Würde die Bundesanstalt jedes Arbeitskampfrisiko finanzieren, dann würden die Tarifparteien nämlich direkt über die Höhe der Beiträge oder die erforderlichen Zuschüsse der Steuerzahler zur Arbeitslosenversicherung mitentscheiden. Das darf nicht sein!
Es geht hier um die Substanz der Tarifautonomie: Die Zulassung von Arbeitskämpfen soll ein Verhandlungsgleichgewicht herstellen. Deshalb verbietet es sich, daß der Staat in einen Arbeitskampf eingreift, indem er ihn durch Leistungen zugunsten einer einzigen Kampfpartei beeinflußt. Daraus ergibt sich, daß der Staat zur Nichteinmischung und Unparteilichkeit verpflichtet ist. Die jetzige Regelung gewährleistet das. Sie befindet sich auf dem Boden des Grundgesetzes, und da muß sie auch bleiben.
Das Geld der Bundesanstalt für Arbeit ist in erster Linie für die Arbeitslosen da, nicht für die Arbeitsplatzbesitzer. Deswegen erhalten auch jene Arbeitnehmer Unterstützung, die infolge eines Arbeitskampfes keine Arbeit haben, aber weder selbst streiken noch vom Arbeitskampf profitieren. Für diejenigen allerdings, die vom Arbeitskampfergebnis profitieren, kann das Arbeitsamt ebensowenig Unterstützung zahlen wie für die Streikenden selber. Deswegen geht der Streit im Kern nur um die Frage: Wann sind Arbeitnehmer streikbeteiligt?

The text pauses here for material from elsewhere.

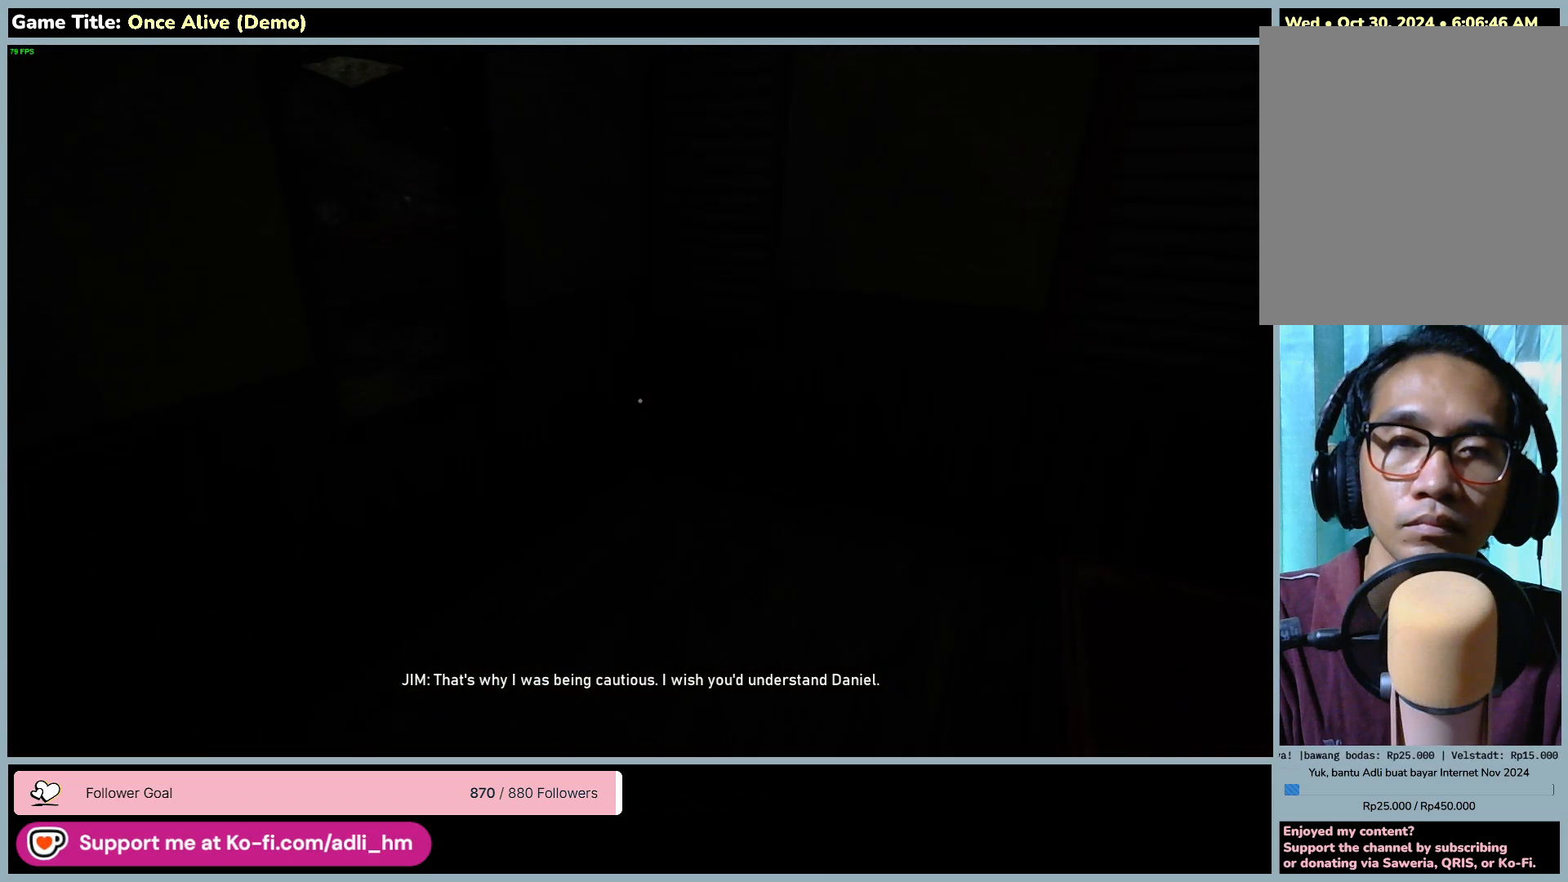
{"keys": ["w"], "mouse": [], "events": [[83, "d", "up"]]}
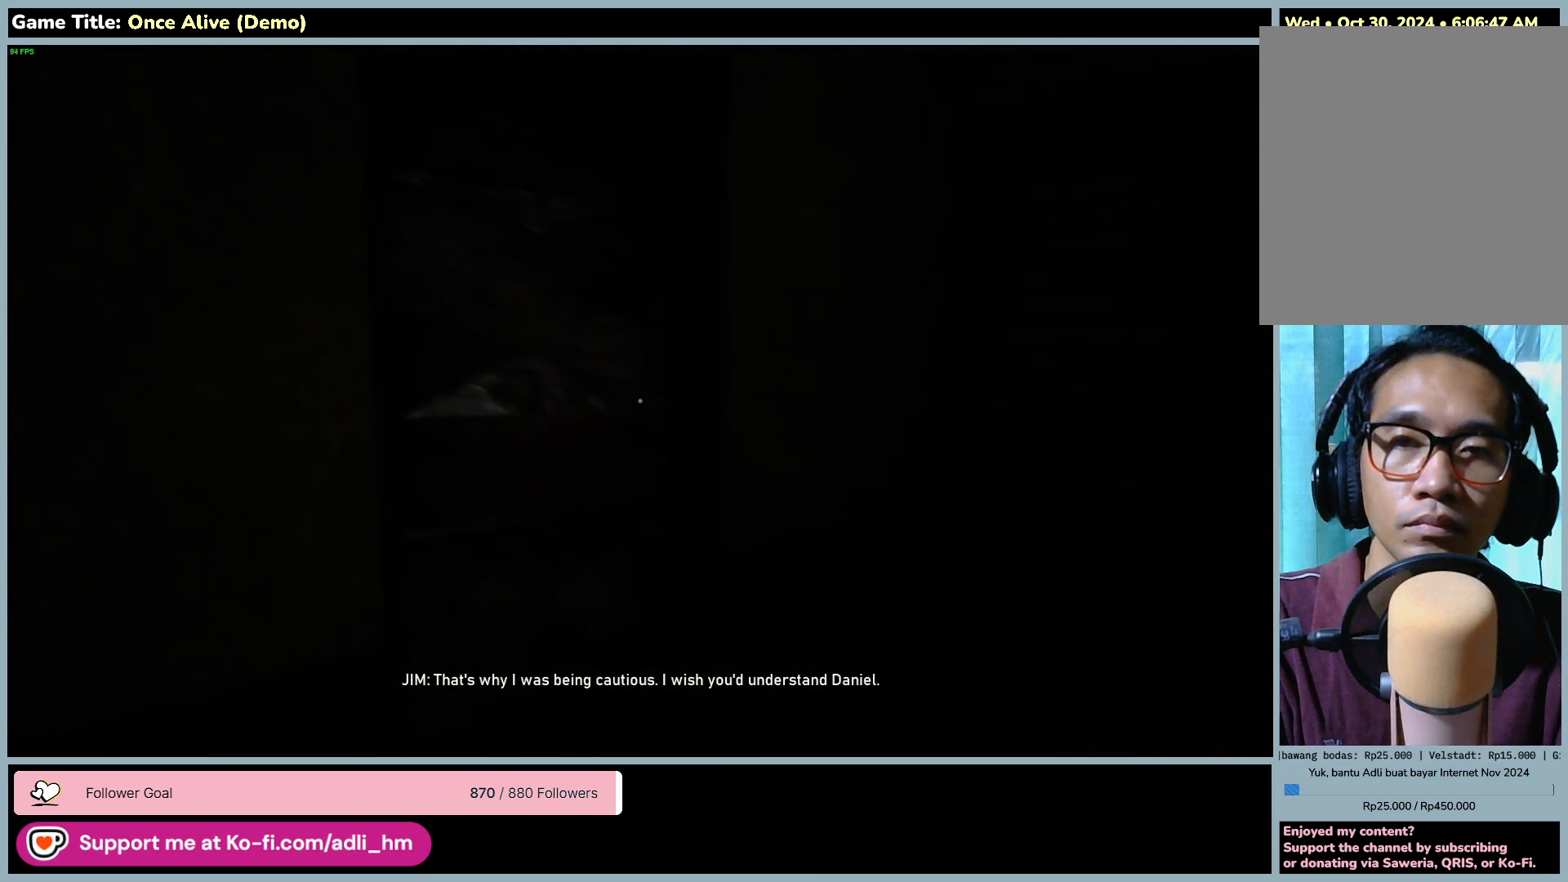
{"keys": ["w"], "mouse": [], "events": []}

Die Antwort liegt auf der Hand: Streikbeteiligte sind neben den Streikenden selbst diejenigen, für die stellvertretend mitgestreikt wird, für die eine gleiche Hauptforderung erhoben wird und für die das Streikergebnis in deren Fachbereich übernommen werden soll. Damit wird die grundgesetzlich gebotene Neutralität der Bundesanstalt für Arbeit vor Umgehung geschützt. Und vor allen Dingen folgt daraus, daß außerhalb des bestreikten Fachbereiches immer gezahlt wird, und zwar unabhängig davon, ob gleiche oder unterschiedliche Forderungen gestellt werden.
Andreas Storm
Was bedeutet das in der Praxis? Ich will das einmal an drei Beispielen klarmachen: Wenn Stahlkocher streiken, erhalten die Automobilarbeiter selbstverständlich Leistungen der Bundesanstalt, denn sie gehören einem anderen Fachbereich an. Wenn Zulieferbetriebe in der Metallverarbeitung streiken, erhalten beispielsweise Werftarbeiter ebenfalls Leistungen der Bundesanstalt für Arbeit, denn auch sie gehören einem anderen Fachbereich an. Wenn beispielsweise Arbeitnehmer in. der Zuckerindustrie streiken, dann wird in der Süßwarenindustrie ebenfalls Arbeitslosen- oder Kurzarbeitergeld bei Bedarf gezahlt.
Lassen Sie mich jetzt zu einem anderen für die Arbeitnehmer ganz wichtigen Punkt kommen. Die Entscheidung darüber, ob ein Leistungsanspruch ruht, wird nach der Regelung von 1986 von einem Neutralitätsausschuß gefällt. Dem gehören gleichberechtigt Vertreter der Gewerkschaften und der Arbeitgeberseite an, und zwar unter dem Vorsitz des Präsidenten der Bundesanstalt für Arbeit in Nürnberg.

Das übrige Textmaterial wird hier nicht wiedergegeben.